The Wood Fire Handbook
October 18, 2021
When I read a book I have the habit of highlighting certain passages I find interesting or useful. After I finish the book I’ll type up those passages and put them into a note on my phone. I’ll keep them to comb through every so often so that I remember what that certain book was about. That’s what these are. So if I ever end up lending you a book, these are the sections that I’ve highlighted in that book. Enjoy!
The bark of several tree species has some fire resistance. You will get a better, quicker fire by always facing the clean split surface towards the heart of the fire; this will help the log to catch.
The logs of all tree species split more easily when they are green.
You should split conifer logs when they are seasoned. These woods are very resinous. After a relatively short period of splitting freshly felled conifer logs, your hands, axe, and clothes are sticky with resin, which then collects all available dust and dirt to form hard-to-clean black patches.
Logs also split well when they are frozen.
The splitting axe cannot be too blunt. In the sense that it should be dull and that’s totally okay. The axe will occasionally get stuck in the log and getting it out again is frustrating and a complete waste of time and effort. So, when you strike a log, ideally you want the axe to split of bounce back a couple of inches; a very blunt axe will do this much better than a sharp one.

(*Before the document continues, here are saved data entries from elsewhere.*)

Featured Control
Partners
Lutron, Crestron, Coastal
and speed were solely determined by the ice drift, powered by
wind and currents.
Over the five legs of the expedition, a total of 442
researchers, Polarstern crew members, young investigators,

There are some logical advantages to keeping your chopping block low – around 6in. below your knee height.
A trick to amuse and puzzle your visitors is to tap a couple of copper nails into a log. This will create a patch of gossamer blue-green fire among the normal flames.
You can sometimes deliberately place a coffee bean, a scrap of birch bark, or a few grains of frankincense or amber onto your hot wood-burning stove to create a nice smoke scent.

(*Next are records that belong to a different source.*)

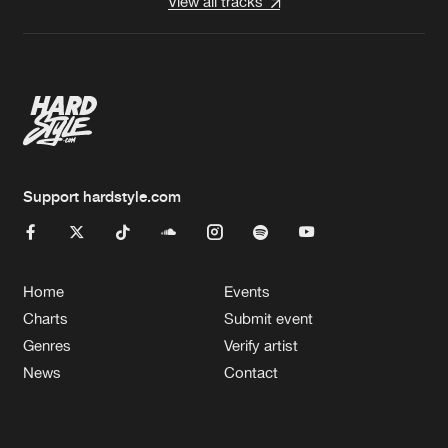
View all tracks
Support hardstyle.com
Home
Events
Charts
Submit event
Genres
Verify artist
News
Contact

If you are building a fire primarily for flame and light then the first rule would be to select the driest wood possible. Avoid rotten wood, which will only ever smolder, producing a good deal of smoke, but no flame. I would say the next most important thing is to resist the temptation to try and burn large-diameter wood (Logs of 3in. diameter or less).
The denser the woods, perhaps predictably, make the best embers. Favorites include hornbeam, beech, oak, elm, hawthorn, and fruitwoods.
If you are only sitting on one side of the fire, then it may be an idea to build a reflector on the other side. This is easily done by pushing two sharpened poles into the ground, which should lean slightly away from you. Place split logs horizontally against these uprights, with the clean, white surface facing you. These reflectors significantly increase the warmth you will feel from your fire.
These fires are good for flames and light. They are not good for general cooking but are great for boiling water. A pot or kettle suspended in the top of, or just above, the fire’s flames is fine and should boil quickly, especially if you feed the fire a steady diet of small, dry sticks.
Post Top Fire
Dry posts 8-12in. in diameter can be driven into the snow so that the post top is about waist high. The post tops can be cut vertically down to about 9in. across the center three times. This divided the remaining wood into six pie-shaped segments that are still attached to the post at one end. An oily rag can be pushed into the center of the six segments and the fire lit. These small fires burn well for what seems like a very long time and are perfect for hand warming.
Log Cabin Fire
This well-made fire should throw out a lot of low heat and is good to sit around. It also is a good design for cooking as there are plenty of embers. Place two large logs parallel to the wind direction so that air can move through the fire freely. To get a little more creative, make a standard square fire, but with a forked stick pushed into the ground on each corner. Two thick, straight, freshly cut poles are then laid between each of the pairs of forks. And the clever thing – two slightly thinner poles were loosely laid across the primary two. These gave support for a pan or grill and the cook had the complete flexibility to move the cooking food to whichever part fo the fire was the right temperature.